Tuesday, July 9, 2013

Freeing the hostage

Here (http://librarylostfound.com/2013/07/09/freeing-the-hostage/) is a piece I wrote for a cool new library site. It addresses the topic of how to have an honest, respectful conversation with someone who is holding your organization hostage -- undermining accomplishment and getting away with it. 

I learned this approach from a wise supervisor who used it on me. I was screwing up on my job, for reasons that do me no credit. In just 30 seconds, she snapped me out of it. And yet I never felt humiliated or mistreated (although I did feel ashamed). She just presented the facts, and gave me the dignity to decide.

I do a lot of talking and listening to librarians. I think this one thing -- the fear of confronting staff over performance issues -- really is the biggest internal factor holding libraries back. But it doesn't have to be a "confrontation." It can (and should) be brief, direct, and authentic.

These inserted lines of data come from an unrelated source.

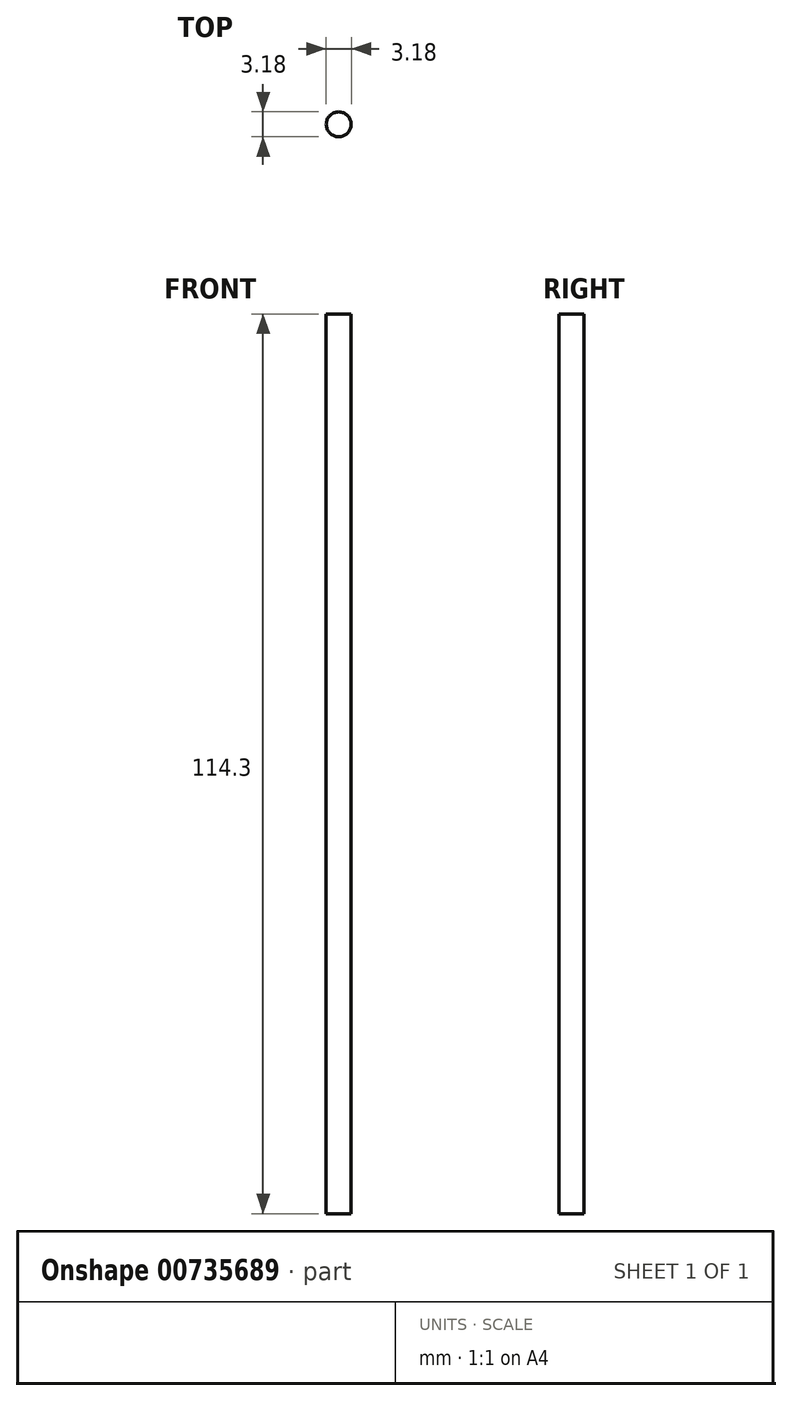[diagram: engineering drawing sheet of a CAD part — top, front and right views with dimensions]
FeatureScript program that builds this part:
annotation { "Feature Type Name" : "Feature", "Feature Type Description" : "" }
export const myFeature = defineFeature(function(context is Context, id is Id, definition is map)
    precondition{}
    {
        {
            var Q0;
            Q0=qCreatedBy(makeId("Top.planeOp"),FACE);
            var sketch = newSketch(context, id + "F0", { "sketchPlane" : qUnion([Q0])});
            skCircle(sketch, "E0", {"center": v(-106.8, -20.18) * mm, "radius": 1.59 * mm});
            skSolve(sketch);
        }
        {
            var Q0;
            Q0 = qSketchRegion(id + "F0", true);
            extrude(context, id + "F1", {"entities" : qUnion([Q0]), "depth" : 114.3 * mm, "offsetDistance" : 25.4 * mm});
        }
    });
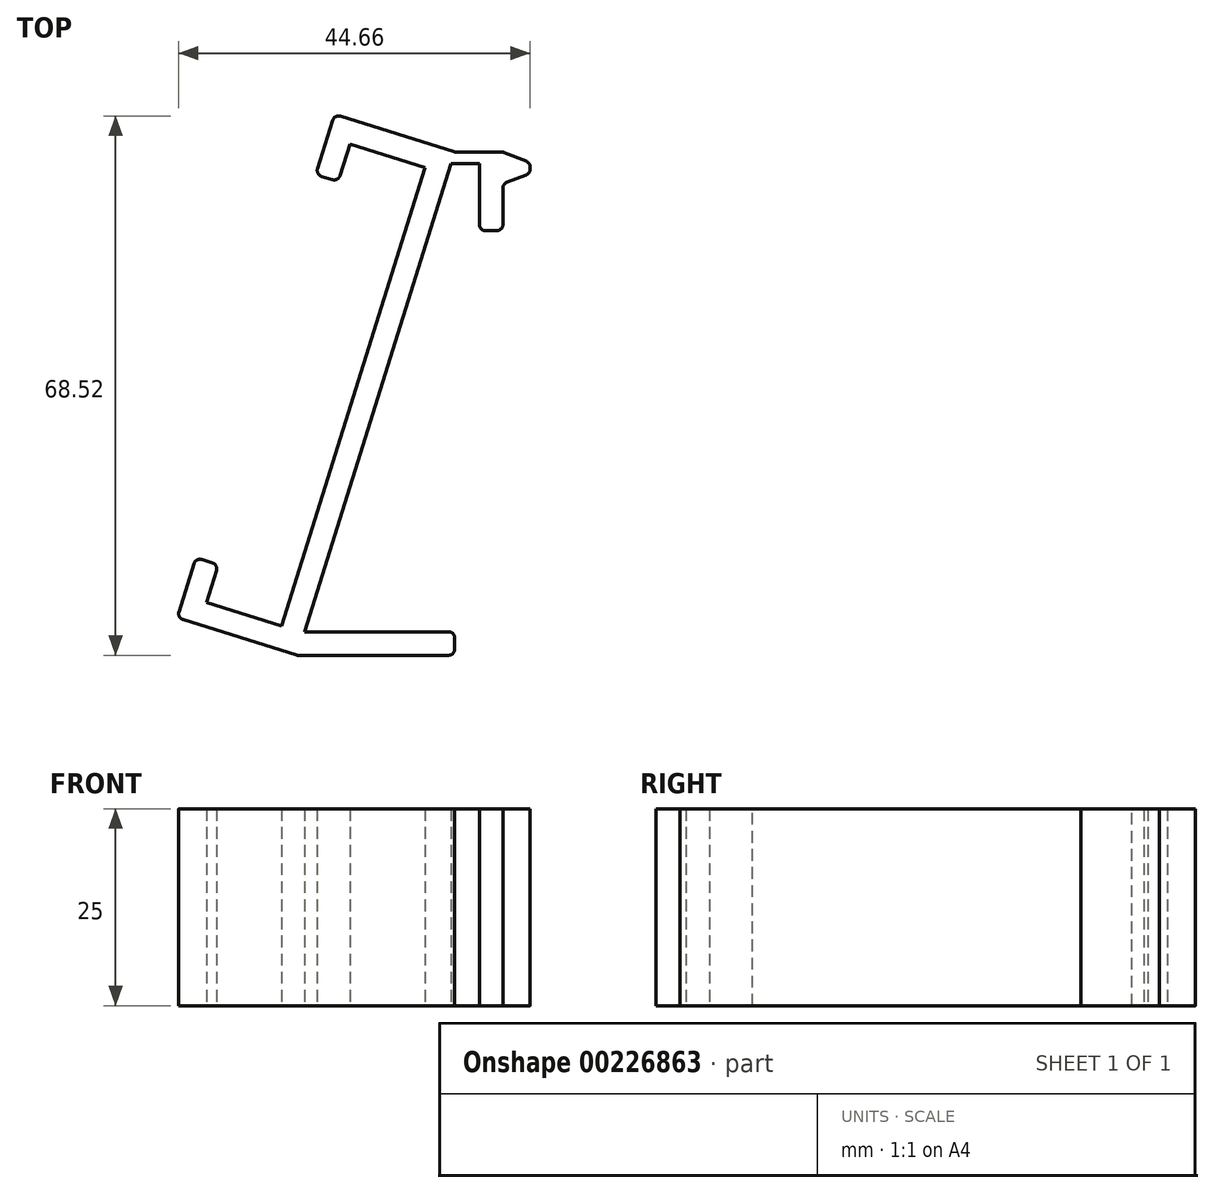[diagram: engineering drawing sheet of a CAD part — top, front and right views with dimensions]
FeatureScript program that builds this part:
annotation { "Feature Type Name" : "Feature", "Feature Type Description" : "" }
export const myFeature = defineFeature(function(context is Context, id is Id, definition is map)
    precondition{}
    {
        {
            var Q0;
            Q0=qCreatedBy(makeId("Top.planeOp"),FACE);
            var sketch = newSketch(context, id + "F0", { "sketchPlane" : qUnion([Q0])});
            skLineSegment(sketch, "E0", {"start": v(-17.66, -2.86) * mm, "end": v(-15.27, 4.78) * mm});
            skLineSegment(sketch, "E1", {"start": v(-15.27, 4.78) * mm, "end": v(0, 0) * mm});
            skLineSegment(sketch, "E2", {"start": v(-0.47, -1.5) * mm, "end": v(-20, -63.95) * mm});
            skLineSegment(sketch, "E3", {"start": v(-20, -63.95) * mm, "end": v(-35.27, -59.17) * mm});
            skLineSegment(sketch, "E4", {"start": v(-35.27, -59.17) * mm, "end": v(-32.88, -51.53) * mm});
            skLineSegment(sketch, "E5.0", {"start": v(-31.51, -57.2) * mm, "end": v(-30.02, -52.43) * mm});
            skLineSegment(sketch, "E5.1", {"start": v(-21.97, -60.19) * mm, "end": v(-31.51, -57.2) * mm});
            skLineSegment(sketch, "E5.2", {"start": v(-3.76, -1.97) * mm, "end": v(-21.97, -60.19) * mm});
            skLineSegment(sketch, "E6.0", {"start": v(-13.3, 1.02) * mm, "end": v(-3.76, -1.97) * mm});
            skLineSegment(sketch, "E6.1", {"start": v(-14.8, -3.75) * mm, "end": v(-13.3, 1.02) * mm});
            skLineSegment(sketch, "E7", {"start": v(-14.8, -3.75) * mm, "end": v(-17.66, -2.86) * mm});
            skLineSegment(sketch, "E8", {"start": v(-30.02, -52.43) * mm, "end": v(-32.88, -51.53) * mm});
            skLineSegment(sketch, "E9", {"start": v(0, 0) * mm, "end": v(0, 0) * mm});
            skLineSegment(sketch, "E10", {"start": v(0, 0) * mm, "end": v(6.13, 0) * mm});
            skLineSegment(sketch, "E11", {"start": v(6.13, 0) * mm, "end": v(6.13, -10) * mm});
            skLineSegment(sketch, "E12", {"start": v(6.13, -10) * mm, "end": v(3.13, -10) * mm});
            skLineSegment(sketch, "E13", {"start": v(3.13, -10) * mm, "end": v(3.13, -1.5) * mm});
            skLineSegment(sketch, "E14", {"start": v(3.13, -1.5) * mm, "end": v(-0.47, -1.5) * mm});
            skLineSegment(sketch, "E15", {"start": v(-20, -63.95) * mm, "end": v(0, -63.95) * mm});
            skLineSegment(sketch, "E16", {"start": v(0, -63.95) * mm, "end": v(0, -60.95) * mm});
            skLineSegment(sketch, "E17", {"start": v(0, -60.95) * mm, "end": v(-19.06, -60.95) * mm});
            skPoint(sketch, "E18.orphan", {"position": v(-20, -60.95) * mm});
            skLineSegment(sketch, "E19", {"start": v(6.13, 0) * mm, "end": v(9.6, -1.39) * mm});
            skLineSegment(sketch, "E20", {"start": v(9.6, -1.39) * mm, "end": v(9.6, -2.72) * mm});
            skLineSegment(sketch, "E21", {"start": v(9.6, -2.72) * mm, "end": v(6.13, -4.03) * mm});
            skSolve(sketch);
        }
        {
            var Q0;
            Q0=makeQuery(id+"F0.imprint","IMPRINT",FACE,{"disambiguationData":[TD([[makeQuery(id+"F0.imprint","IMPRINT",EDGE,{"derivedFrom":sQuery(id+"F0.wireOp",EDGE,"E0")}),-1.0]])]});
            var Q1;
            Q1=makeQuery(id+"F0.imprint","IMPRINT",FACE,{"disambiguationData":[TD([[makeQuery(id+"F0.imprint","IMPRINT",EDGE,{"derivedFrom":sQuery(id+"F0.wireOp",EDGE,"PnlH5BBP-SMww-GN2e-7UIA-jDxpLRwqYyTG")}),1.0]])]});
            var Q2;
            {var subQ0=sQuery(id+"F0.wireOp",EDGE,"E15");Q2=makeQuery(id+"F0.imprint","IMPRINT",FACE,{"disambiguationData":[TD([[makeQuery(id+"F0.imprint","IMPRINT",EDGE,{"derivedFrom":subQ0}),1.0]])]});}
            var Q3;
            {var subQ0=sQuery(id+"F0.wireOp",EDGE,"E19");Q3=makeQuery(id+"F0.imprint","IMPRINT",FACE,{"disambiguationData":[TD([[makeQuery(id+"F0.imprint","IMPRINT",EDGE,{"derivedFrom":subQ0}),-1.0]])]});}
            extrude(context, id + "F1", {"entities" : qUnion([Q0, Q1, Q2, Q3]), "depth" : 25 * mm});
        }
        {
            var Q0;
            Q0=makeQuery(id+"F1.opExtrude","SWEPT_EDGE",EDGE,{"disambiguationData":[OSD([sQuery(id+"F0.wireOp",EDGE,"E0"),sQuery(id+"F0.wireOp",EDGE,"E1")])]});
            var Q1;
            Q1=makeQuery(id+"F1.opExtrude","SWEPT_EDGE",EDGE,{"disambiguationData":[OSD([sQuery(id+"F0.wireOp",EDGE,"E0"),sQuery(id+"F0.wireOp",EDGE,"E1")])]});
            var Q2;
            Q2=makeQuery(id+"F1.opExtrude","SWEPT_EDGE",EDGE,{"disambiguationData":[OSD([sQuery(id+"F0.wireOp",EDGE,"E0"),sQuery(id+"F0.wireOp",EDGE,"E7")])]});
            var Q3;
            Q3=makeQuery(id+"F1.opExtrude","SWEPT_EDGE",EDGE,{"disambiguationData":[OSD([sQuery(id+"F0.wireOp",EDGE,"E6.1"),sQuery(id+"F0.wireOp",EDGE,"E7")])]});
            var Q4;
            Q4=makeQuery(id+"F1.opExtrude","SWEPT_EDGE",EDGE,{"disambiguationData":[OSD([sQuery(id+"F0.wireOp",EDGE,"E4"),sQuery(id+"F0.wireOp",EDGE,"E8")])]});
            var Q5;
            Q5=makeQuery(id+"F1.opExtrude","SWEPT_EDGE",EDGE,{"disambiguationData":[OSD([sQuery(id+"F0.wireOp",EDGE,"E3"),sQuery(id+"F0.wireOp",EDGE,"E4")])]});
            var Q6;
            Q6=makeQuery(id+"F1.opExtrude","SWEPT_EDGE",EDGE,{"disambiguationData":[OSD([sQuery(id+"F0.wireOp",EDGE,"E5.0"),sQuery(id+"F0.wireOp",EDGE,"E8")])]});
            var Q7;
            Q7=makeQuery(id+"F1.opExtrude","SWEPT_EDGE",EDGE,{"disambiguationData":[OSD([sQuery(id+"F0.wireOp",EDGE,"E2"),sQuery(id+"F0.wireOp",EDGE,"E3"),sQuery(id+"F0.wireOp",EDGE,"E15")])]});
            var Q8;
            Q8=makeQuery(id+"F1.opExtrude","SWEPT_EDGE",EDGE,{"disambiguationData":[OSD([sQuery(id+"F0.wireOp",EDGE,"E11"),sQuery(id+"F0.wireOp",EDGE,"E12")])]});
            var Q9;
            Q9=makeQuery(id+"F1.opExtrude","SWEPT_EDGE",EDGE,{"disambiguationData":[OSD([sQuery(id+"F0.wireOp",EDGE,"E12"),sQuery(id+"F0.wireOp",EDGE,"E13")])]});
            var Q10;
            Q10=makeQuery(id+"F1.opExtrude","SWEPT_EDGE",EDGE,{"disambiguationData":[OSD([sQuery(id+"F0.wireOp",EDGE,"E16"),sQuery(id+"F0.wireOp",EDGE,"E17")])]});
            var Q11;
            Q11=makeQuery(id+"F1.opExtrude","SWEPT_EDGE",EDGE,{"disambiguationData":[OSD([sQuery(id+"F0.wireOp",EDGE,"E15"),sQuery(id+"F0.wireOp",EDGE,"E16")])]});
            var Q12;
            Q12=makeQuery(id+"F1.opExtrude","SWEPT_EDGE",EDGE,{"disambiguationData":[OSD([sQuery(id+"F0.wireOp",EDGE,"E19"),sQuery(id+"F0.wireOp",EDGE,"E20")])]});
            var Q13;
            Q13=makeQuery(id+"F1.opExtrude","SWEPT_EDGE",EDGE,{"disambiguationData":[OSD([sQuery(id+"F0.wireOp",EDGE,"E20"),sQuery(id+"F0.wireOp",EDGE,"E21")])]});
            var Q14;
            Q14=makeQuery(id+"F1.opExtrude","SWEPT_EDGE",EDGE,{"disambiguationData":[OSD([sQuery(id+"F0.wireOp",EDGE,"E1"),sQuery(id+"F0.wireOp",EDGE,"E10")])]});
            var Q15;
            Q15=makeQuery(id+"F1.opExtrude","SWEPT_EDGE",EDGE,{"disambiguationData":[OSD([sQuery(id+"F0.wireOp",EDGE,"E10"),sQuery(id+"F0.wireOp",EDGE,"E11"),sQuery(id+"F0.wireOp",EDGE,"E19")])]});
            var Q16;
            Q16=makeQuery(id+"F1.opExtrude","SWEPT_EDGE",EDGE,{"disambiguationData":[OSD([sQuery(id+"F0.wireOp",EDGE,"E11"),sQuery(id+"F0.wireOp",EDGE,"E21")])]});
            fillet(context, id + "F2", {"entities" : qUnion([Q0, Q1, Q2, Q3, Q4, Q5, Q6, Q7, Q8, Q9, Q10, Q11, Q12, Q13, Q14, Q15, Q16]), "radius" : .8 * mm, "tangentPropagation" : true, "allowEdgeOverflow" : false});
        }
    });
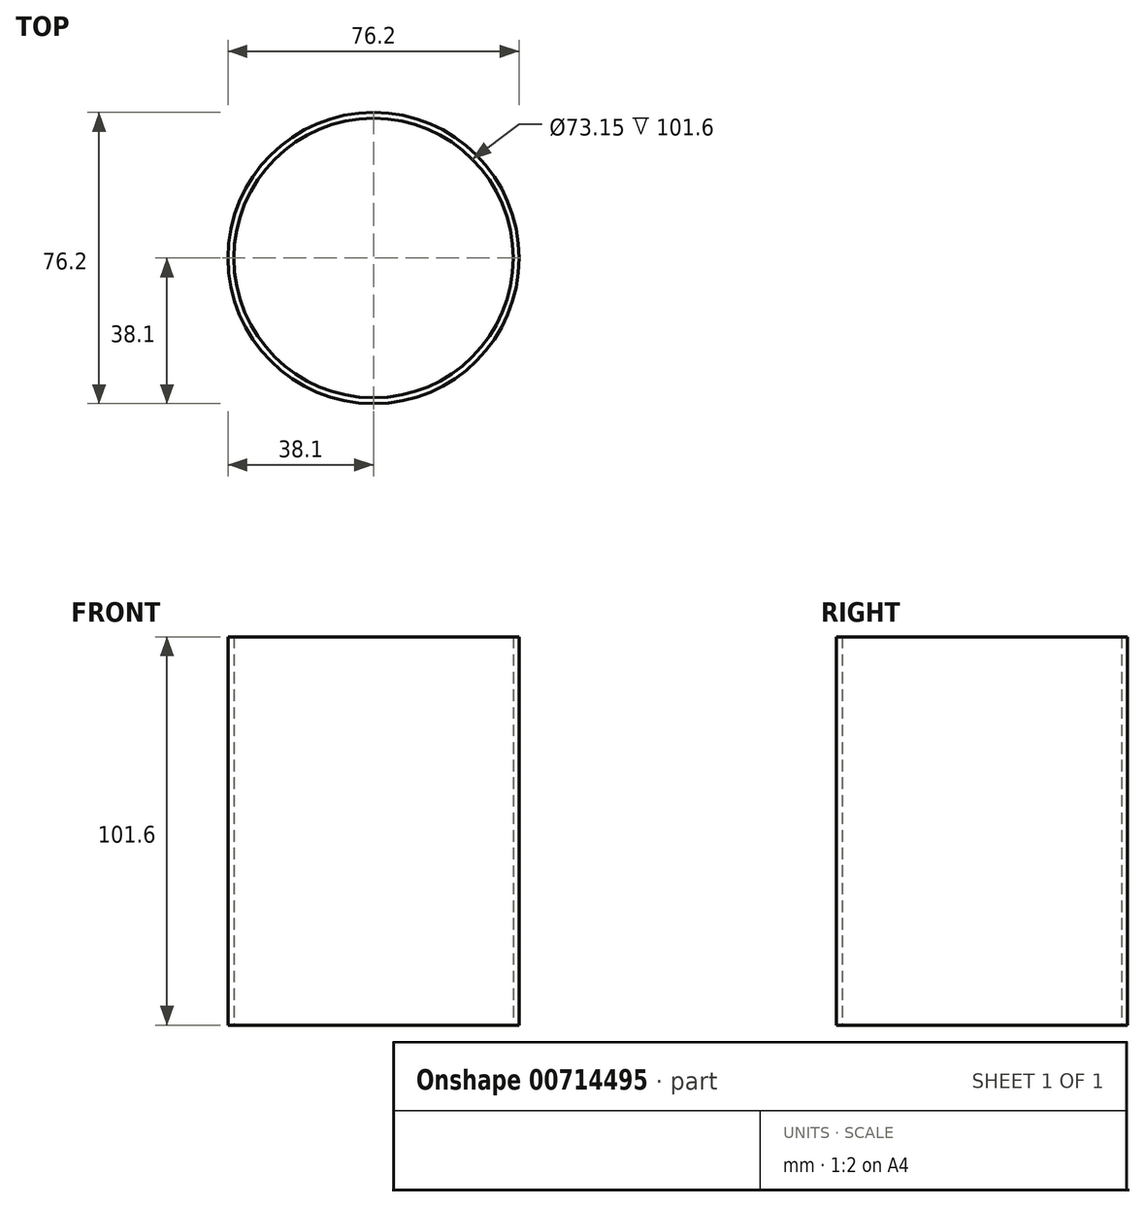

The rest of the story: of the people I mention in the piece, all are gone now. The odds suggest that it isn't easy to turn someone around. But I think it's also the case that those people wound up in positions where they were genuinely happier. It's no sin to disagree with the direction your organization is taking. People can have honest disputes about the best path forward. But it IS a sin to take money from an organization while you're working to sabotage it. (Obviously, I'm not talking about unethical or illegal behavior on the part of an organization; I'm talking about a lack of sympathy or support of a vision for the future of its leaders.)

At any rate, I hope LibraryLostFound does well! And I'd be curious to know what others think.